**Text segment**
--- Begin ---

How to convert String to byte array?

I would like to take a String:

let myStr = "This is a string"

And take the first n bytes from it:

let firstNBytes = ...

I'm not even sure what data type holds bytes in Swift, Data? UInt8?

2 Likes
let myStr = "This is a string"
let n = 5

let firstNBytes = Data(myStr.utf8.prefix(n))

// Note:
let tooShort = "..."
let bytes = Data(tooShort.utf8.prefix(n))
assert(bytes.count < n)
2 Likes

Wow, that's very elegant, thanks!
I'm still not sure after reading the docs, what does .utf8. It reads in the docs, "a utf8 encoding of self".
So... are those bytes? Is the string not already utf8?
If I print(string.utf8) it just shows the original string.

Is the string not already utf8?

No.

Swift models a string as a collection of Character values, where each value represents an extended grapheme cluster. This makes it easier to do the right thing when it comes to Unicode. Consider this:

let s1 = "naive"

--- End ---

**Given data**
--- Begin ---

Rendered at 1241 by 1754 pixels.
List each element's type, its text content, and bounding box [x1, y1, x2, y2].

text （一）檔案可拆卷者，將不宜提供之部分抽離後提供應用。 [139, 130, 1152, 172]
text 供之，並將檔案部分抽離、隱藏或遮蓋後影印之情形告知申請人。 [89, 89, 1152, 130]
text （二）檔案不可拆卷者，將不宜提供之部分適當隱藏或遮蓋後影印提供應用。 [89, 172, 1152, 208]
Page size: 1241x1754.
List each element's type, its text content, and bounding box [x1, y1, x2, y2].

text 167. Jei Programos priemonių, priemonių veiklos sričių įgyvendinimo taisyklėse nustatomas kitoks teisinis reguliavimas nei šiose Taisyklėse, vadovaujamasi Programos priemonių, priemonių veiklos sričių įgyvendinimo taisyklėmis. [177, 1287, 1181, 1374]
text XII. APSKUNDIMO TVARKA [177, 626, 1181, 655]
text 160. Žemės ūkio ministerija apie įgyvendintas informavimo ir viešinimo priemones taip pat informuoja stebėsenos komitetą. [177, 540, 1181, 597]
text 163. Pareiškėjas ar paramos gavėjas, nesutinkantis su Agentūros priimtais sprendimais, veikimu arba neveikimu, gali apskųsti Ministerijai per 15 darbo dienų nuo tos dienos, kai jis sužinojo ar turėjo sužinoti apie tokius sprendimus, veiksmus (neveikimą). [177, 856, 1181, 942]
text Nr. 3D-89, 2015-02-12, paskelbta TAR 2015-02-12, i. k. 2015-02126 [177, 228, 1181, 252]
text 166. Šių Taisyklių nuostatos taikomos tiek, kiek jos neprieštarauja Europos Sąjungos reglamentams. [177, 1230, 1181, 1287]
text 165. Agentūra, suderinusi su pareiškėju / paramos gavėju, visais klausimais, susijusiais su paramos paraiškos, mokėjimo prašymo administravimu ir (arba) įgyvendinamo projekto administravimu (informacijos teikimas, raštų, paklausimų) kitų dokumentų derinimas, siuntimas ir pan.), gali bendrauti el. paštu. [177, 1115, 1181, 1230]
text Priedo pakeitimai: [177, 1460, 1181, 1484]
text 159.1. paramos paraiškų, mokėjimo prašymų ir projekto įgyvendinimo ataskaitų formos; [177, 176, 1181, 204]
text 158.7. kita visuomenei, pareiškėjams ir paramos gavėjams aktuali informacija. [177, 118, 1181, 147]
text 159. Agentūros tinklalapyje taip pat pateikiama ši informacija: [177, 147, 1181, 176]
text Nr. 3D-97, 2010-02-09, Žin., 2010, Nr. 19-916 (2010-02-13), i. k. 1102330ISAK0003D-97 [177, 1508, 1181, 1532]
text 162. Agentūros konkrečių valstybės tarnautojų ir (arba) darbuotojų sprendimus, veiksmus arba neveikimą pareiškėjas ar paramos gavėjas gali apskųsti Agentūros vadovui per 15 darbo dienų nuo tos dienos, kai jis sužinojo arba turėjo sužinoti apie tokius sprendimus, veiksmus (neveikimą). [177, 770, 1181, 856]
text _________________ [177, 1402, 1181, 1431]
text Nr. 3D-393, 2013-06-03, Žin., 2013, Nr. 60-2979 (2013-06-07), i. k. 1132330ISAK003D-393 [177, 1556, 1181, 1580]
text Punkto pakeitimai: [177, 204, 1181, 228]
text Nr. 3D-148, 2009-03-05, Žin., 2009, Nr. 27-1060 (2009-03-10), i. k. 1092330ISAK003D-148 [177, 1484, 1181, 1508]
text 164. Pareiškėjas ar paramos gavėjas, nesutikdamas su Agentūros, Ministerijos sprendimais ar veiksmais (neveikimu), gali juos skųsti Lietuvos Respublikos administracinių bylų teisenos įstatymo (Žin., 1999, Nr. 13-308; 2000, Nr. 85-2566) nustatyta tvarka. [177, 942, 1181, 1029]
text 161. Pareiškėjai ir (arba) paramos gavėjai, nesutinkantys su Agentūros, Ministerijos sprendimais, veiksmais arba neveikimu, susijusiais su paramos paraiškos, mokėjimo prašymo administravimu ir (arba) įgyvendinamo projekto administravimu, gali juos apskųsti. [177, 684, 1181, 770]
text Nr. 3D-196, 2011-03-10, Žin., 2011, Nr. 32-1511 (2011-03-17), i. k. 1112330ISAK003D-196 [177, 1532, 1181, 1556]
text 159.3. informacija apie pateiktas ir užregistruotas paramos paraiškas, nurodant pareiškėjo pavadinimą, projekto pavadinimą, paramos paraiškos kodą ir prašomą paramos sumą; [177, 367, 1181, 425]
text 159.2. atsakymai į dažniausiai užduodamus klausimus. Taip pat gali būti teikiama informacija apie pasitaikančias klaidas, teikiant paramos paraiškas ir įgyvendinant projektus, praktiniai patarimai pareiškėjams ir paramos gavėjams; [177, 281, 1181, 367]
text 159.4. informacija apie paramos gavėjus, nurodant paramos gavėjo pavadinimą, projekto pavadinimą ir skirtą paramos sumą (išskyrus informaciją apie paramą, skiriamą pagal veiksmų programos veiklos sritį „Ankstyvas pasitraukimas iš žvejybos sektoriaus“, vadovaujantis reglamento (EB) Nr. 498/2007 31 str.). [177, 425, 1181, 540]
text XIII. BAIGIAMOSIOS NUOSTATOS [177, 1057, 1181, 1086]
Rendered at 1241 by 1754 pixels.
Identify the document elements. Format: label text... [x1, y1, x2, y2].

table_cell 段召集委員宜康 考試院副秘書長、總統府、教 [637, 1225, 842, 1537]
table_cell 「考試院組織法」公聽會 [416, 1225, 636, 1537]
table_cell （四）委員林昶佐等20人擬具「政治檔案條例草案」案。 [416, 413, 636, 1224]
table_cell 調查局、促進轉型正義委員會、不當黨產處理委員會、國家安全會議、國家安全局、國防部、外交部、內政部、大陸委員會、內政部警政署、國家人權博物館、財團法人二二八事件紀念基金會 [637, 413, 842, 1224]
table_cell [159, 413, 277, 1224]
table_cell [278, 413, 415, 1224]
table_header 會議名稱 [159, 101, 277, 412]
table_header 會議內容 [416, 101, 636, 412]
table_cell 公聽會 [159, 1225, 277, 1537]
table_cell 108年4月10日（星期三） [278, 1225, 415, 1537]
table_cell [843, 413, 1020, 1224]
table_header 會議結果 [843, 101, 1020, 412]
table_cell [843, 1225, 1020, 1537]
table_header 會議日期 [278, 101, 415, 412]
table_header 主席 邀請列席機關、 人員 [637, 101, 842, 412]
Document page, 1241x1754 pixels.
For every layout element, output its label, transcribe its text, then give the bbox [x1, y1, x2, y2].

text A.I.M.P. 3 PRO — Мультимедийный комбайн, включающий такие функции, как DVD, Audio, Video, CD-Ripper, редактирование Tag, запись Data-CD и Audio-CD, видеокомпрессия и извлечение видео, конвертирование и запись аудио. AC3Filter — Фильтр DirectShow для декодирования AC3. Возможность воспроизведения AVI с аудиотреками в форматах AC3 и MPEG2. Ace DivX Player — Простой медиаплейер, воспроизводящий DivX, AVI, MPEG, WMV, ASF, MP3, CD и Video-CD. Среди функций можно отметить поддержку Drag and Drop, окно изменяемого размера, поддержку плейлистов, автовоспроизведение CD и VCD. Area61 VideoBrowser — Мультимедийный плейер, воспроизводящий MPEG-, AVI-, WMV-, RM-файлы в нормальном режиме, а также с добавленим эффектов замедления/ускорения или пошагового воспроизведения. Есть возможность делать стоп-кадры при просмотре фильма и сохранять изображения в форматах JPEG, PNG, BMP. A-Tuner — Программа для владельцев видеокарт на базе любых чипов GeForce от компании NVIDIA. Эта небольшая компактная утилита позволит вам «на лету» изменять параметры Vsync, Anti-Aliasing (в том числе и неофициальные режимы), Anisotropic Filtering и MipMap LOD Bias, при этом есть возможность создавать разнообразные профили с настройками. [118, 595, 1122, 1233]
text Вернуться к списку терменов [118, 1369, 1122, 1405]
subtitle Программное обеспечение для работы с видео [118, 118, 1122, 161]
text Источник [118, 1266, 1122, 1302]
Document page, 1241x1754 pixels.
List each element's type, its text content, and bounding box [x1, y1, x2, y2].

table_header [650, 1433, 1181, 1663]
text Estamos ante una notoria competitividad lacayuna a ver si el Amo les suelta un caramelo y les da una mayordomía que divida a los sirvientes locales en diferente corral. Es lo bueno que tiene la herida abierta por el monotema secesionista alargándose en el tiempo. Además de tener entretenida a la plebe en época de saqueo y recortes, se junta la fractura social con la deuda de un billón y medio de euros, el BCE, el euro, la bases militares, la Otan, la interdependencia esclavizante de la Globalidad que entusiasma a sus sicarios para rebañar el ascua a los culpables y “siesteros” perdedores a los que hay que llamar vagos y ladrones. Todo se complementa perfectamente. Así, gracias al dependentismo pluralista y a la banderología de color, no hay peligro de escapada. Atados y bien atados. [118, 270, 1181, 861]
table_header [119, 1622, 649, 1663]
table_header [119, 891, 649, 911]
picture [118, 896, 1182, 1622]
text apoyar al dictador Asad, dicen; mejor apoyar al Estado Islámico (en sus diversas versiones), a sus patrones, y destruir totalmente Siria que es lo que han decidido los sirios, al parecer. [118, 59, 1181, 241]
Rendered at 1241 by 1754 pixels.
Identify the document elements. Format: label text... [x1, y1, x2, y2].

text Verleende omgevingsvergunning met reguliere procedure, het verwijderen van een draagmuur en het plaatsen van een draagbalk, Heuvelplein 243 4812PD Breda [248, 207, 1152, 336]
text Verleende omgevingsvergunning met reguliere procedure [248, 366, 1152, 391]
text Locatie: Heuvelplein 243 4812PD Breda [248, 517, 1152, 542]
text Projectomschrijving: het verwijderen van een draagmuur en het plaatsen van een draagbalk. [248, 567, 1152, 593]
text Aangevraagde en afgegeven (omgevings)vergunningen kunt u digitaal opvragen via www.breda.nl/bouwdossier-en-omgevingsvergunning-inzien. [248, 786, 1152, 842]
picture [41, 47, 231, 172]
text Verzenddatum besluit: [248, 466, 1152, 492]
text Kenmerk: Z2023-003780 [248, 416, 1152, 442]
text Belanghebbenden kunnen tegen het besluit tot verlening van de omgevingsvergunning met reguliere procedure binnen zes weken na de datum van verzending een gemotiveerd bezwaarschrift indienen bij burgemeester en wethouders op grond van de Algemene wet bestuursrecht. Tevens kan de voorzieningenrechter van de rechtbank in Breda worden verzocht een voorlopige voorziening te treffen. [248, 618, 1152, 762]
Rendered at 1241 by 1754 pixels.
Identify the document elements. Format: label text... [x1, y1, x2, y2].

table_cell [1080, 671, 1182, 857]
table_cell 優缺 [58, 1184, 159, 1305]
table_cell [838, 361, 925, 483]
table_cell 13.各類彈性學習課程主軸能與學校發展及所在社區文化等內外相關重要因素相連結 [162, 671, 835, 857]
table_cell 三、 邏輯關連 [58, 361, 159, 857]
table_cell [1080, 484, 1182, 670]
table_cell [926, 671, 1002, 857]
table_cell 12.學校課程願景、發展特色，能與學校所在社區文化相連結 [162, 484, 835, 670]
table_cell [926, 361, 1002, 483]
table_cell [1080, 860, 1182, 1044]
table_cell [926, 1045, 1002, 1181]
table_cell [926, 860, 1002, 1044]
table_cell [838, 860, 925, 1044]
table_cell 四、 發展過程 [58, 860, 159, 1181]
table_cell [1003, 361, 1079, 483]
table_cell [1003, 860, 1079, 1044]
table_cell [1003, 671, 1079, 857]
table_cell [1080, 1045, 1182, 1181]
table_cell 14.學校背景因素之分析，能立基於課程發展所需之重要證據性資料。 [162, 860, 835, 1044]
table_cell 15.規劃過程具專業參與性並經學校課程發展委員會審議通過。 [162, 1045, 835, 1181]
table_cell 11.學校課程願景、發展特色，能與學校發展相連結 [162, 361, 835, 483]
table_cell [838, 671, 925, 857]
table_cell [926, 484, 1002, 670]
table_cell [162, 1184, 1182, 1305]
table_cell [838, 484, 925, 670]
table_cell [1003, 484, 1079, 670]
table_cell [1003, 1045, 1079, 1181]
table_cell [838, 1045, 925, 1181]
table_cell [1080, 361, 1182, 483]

--- End ---

**Problem set**
• 1. According to the thread on converting a Swift String to bytes, how does Swift model a string?
• 2. Resume the forum thread on converting a Swift String to bytes, starting right after its final line.
The material has no connection to the forum thread on converting a Swift String to bytes.

**Responses to the tasks**
• 1. As a collection of Character values, where each value represents an extended grapheme cluster.

• 2.
let s2 = "na\u{ef}ve"   // U+00EF LATIN SMALL LETTER I WITH DIAERESIS
let s3 = "nai\u{308}ve" // U+0308 COMBINING DIAERESIS
print(s1)   // naive
print(s2)   // naïve
print(s3)   // naïve
print(s1.utf8.map { String(format: "%02x", $0) }.joined() ) // 6e61697665
print(s2.utf8.map { String(format: "%02x", $0) }.joined() ) // 6e61c3af7665
print(s3.utf8.map { String(format: "%02x", $0) }.joined() ) // 6e6169cc887665

The .utf8 property returns a UTF8View, that is, a ‘view’ of the string as UTF-8. The string may or may be stored as UTF-8 [1] but .utf8 lets you access it as if it were.

Share and Enjoy

Quinn “The Eskimo!” @ DTS @ Apple

[1] For the gory details here, see the UTF-8 String blog post.

6 Likes

Note, depending on your use case, you do not need to necessarily even put the utf8 bytes in another data type like Array or Data. You can work directly off the UTF8 string projection.

4 Likes

Is there anyway to ask String to convert between the two forms?

let s2 = "na\u{ef}ve"   // U+00EF LATIN SMALL LETTER I WITH DIAERESIS
s2.convert-all-diacritical-to-separate-combine-form

let s3 = "nai\u{308}ve" // U+0308 COMBINING DIAERESIS
s3.convert-all-combine-character-to-single-diacritical-letter
1 Like

No, not currently.

let naïve = "naïve"
// ↑ I do not even know which it will be after passing through...
//   • the keyboard
//   • the browser text field
//   • the Discourse forum software
//   • the browser communication stream
//   • the forum server
//   • and all the way back again.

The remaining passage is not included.